PROBLEM REQUIREMENTS ->
In the records below, find the line containing "acheter sur place est" and the line containing "在本文中，我們已經介紹了從 Google Drive 遷移檔案". Give again exactly those lines and every line between them, omitting the pictures.

MATERIAL SHOWN ->
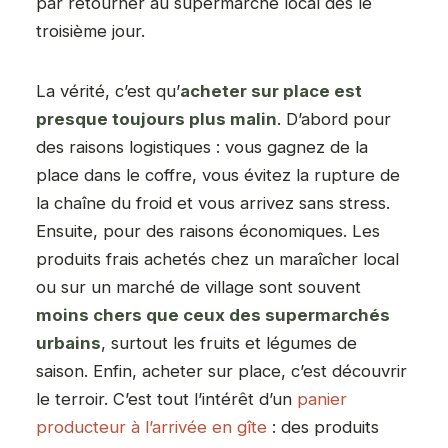
par retourner au supermarché local dès le
troisième jour.
La vérité, c’est qu’
acheter sur place est
presque toujours plus malin
. D’abord pour
des raisons logistiques : vous gagnez de la
place dans le coffre, vous évitez la rupture de
la chaîne du froid et vous arrivez sans stress.
Ensuite, pour des raisons économiques. Les
produits frais achetés chez un maraîcher local
ou sur un marché de village sont souvent
moins chers que ceux des supermarchés
urbains
, surtout les fruits et légumes de
saison. Enfin, acheter sur place, c’est découvrir
le terroir. C’est tout l’intérêt d’un
panier
producteur à l’arrivée en gîte
: des produits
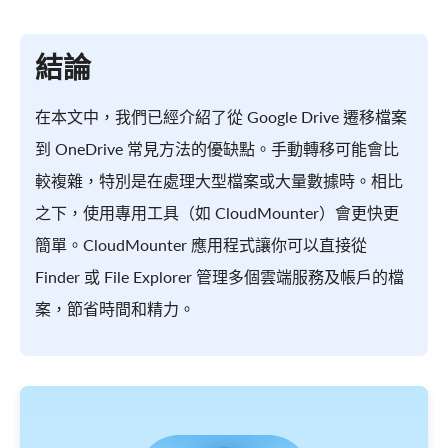
結論
在本文中，我們已經介紹了從 Google Drive 遷移檔案
到 OneDrive 常見方法的優缺點。手動轉移可能會比
較複雜，特別是在處理大型檔案或大量數據時。相比
之下，使用專用工具（如 CloudMounter）會更快更
簡單。CloudMounter 應用程式讓你可以直接從
Finder 或 File Explorer 管理多個雲端服務及帳戶的檔
案，節省時間和精力。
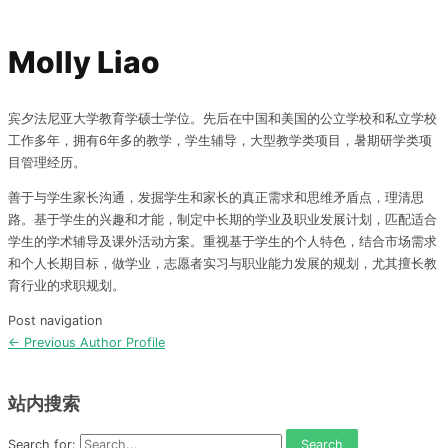
Molly Liao
宾夕法尼亚大学教育学硕士学位。先后在中国和美国的公立学校和私立学校
工作多年，拥有6年多的教学，学生辅导，大型教学类项目，暑期研学类项
目管理经历。
善于与学生家长沟通，发掘学生和家长的真正需求和思维矛盾点，理清思
路。基于学生的兴趣和才能，制定中长期的学业及职业发展计划，匹配适合
学生的学术辅导及课外活动方案。重视基于学生的个人特色，结合市场需求
和个人长期目标，做学业，志愿者实习与职业能力发展的规划，尤其擅长教
育行业的求职规划。
Post navigation
←
Previous Author Profile
站内搜索
Search for:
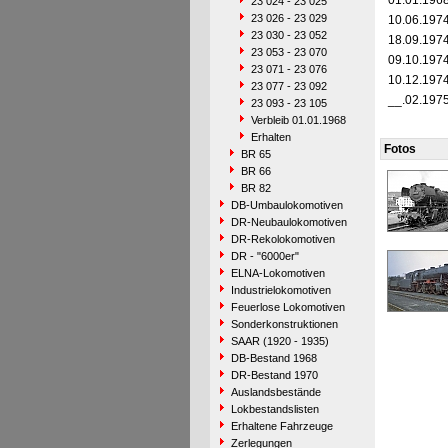
01.01.196
23 024 - 23 025
23 026 - 23 029
10.06.197
23 030 - 23 052
18.09.197
23 053 - 23 070
09.10.197
23 071 - 23 076
10.12.197
23 077 - 23 092
__.02.197
23 093 - 23 105
Verbleib 01.01.1968
Erhalten
Fotos
BR 65
BR 66
BR 82
DB-Umbaulokomotiven
DR-Neubaulokomotiven
DR-Rekolokomotiven
DR - "6000er"
ELNA-Lokomotiven
Industrielokomotiven
Feuerlose Lokomotiven
Sonderkonstruktionen
SAAR (1920 - 1935)
DB-Bestand 1968
DR-Bestand 1970
Auslandsbestände
Lokbestandslisten
Erhaltene Fahrzeuge
Zerlegungen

EXPECTED ANSWER ->
acheter sur place est
presque toujours plus malin
. D’abord pour
des raisons logistiques : vous gagnez de la
place dans le coffre, vous évitez la rupture de
la chaîne du froid et vous arrivez sans stress.
Ensuite, pour des raisons économiques. Les
produits frais achetés chez un maraîcher local
ou sur un marché de village sont souvent
moins chers que ceux des supermarchés
urbains
, surtout les fruits et légumes de
saison. Enfin, acheter sur place, c’est découvrir
le terroir. C’est tout l’intérêt d’un
panier
producteur à l’arrivée en gîte
: des produits
結論
在本文中，我們已經介紹了從 Google Drive 遷移檔案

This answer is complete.